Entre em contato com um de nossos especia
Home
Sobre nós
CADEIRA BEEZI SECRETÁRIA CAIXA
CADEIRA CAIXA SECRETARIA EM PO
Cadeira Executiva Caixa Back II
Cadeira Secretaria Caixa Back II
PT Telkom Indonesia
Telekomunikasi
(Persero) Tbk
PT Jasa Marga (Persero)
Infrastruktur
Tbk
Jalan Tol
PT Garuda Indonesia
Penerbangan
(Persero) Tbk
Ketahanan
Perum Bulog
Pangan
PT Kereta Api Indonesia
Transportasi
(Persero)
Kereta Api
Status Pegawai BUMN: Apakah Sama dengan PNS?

────────────────────

Task item ▸ Reproduce each record exactly as written above.

Task answer ▸
Entre em contato com um de nossos especia
Home
Sobre nós
CADEIRA BEEZI SECRETÁRIA CAIXA
CADEIRA CAIXA SECRETARIA EM PO
Cadeira Executiva Caixa Back II
Cadeira Secretaria Caixa Back II
PT Telkom Indonesia
Telekomunikasi
(Persero) Tbk
PT Jasa Marga (Persero)
Infrastruktur
Tbk
Jalan Tol
PT Garuda Indonesia
Penerbangan
(Persero) Tbk
Ketahanan
Perum Bulog
Pangan
PT Kereta Api Indonesia
Transportasi
(Persero)
Kereta Api
Status Pegawai BUMN: Apakah Sama dengan PNS?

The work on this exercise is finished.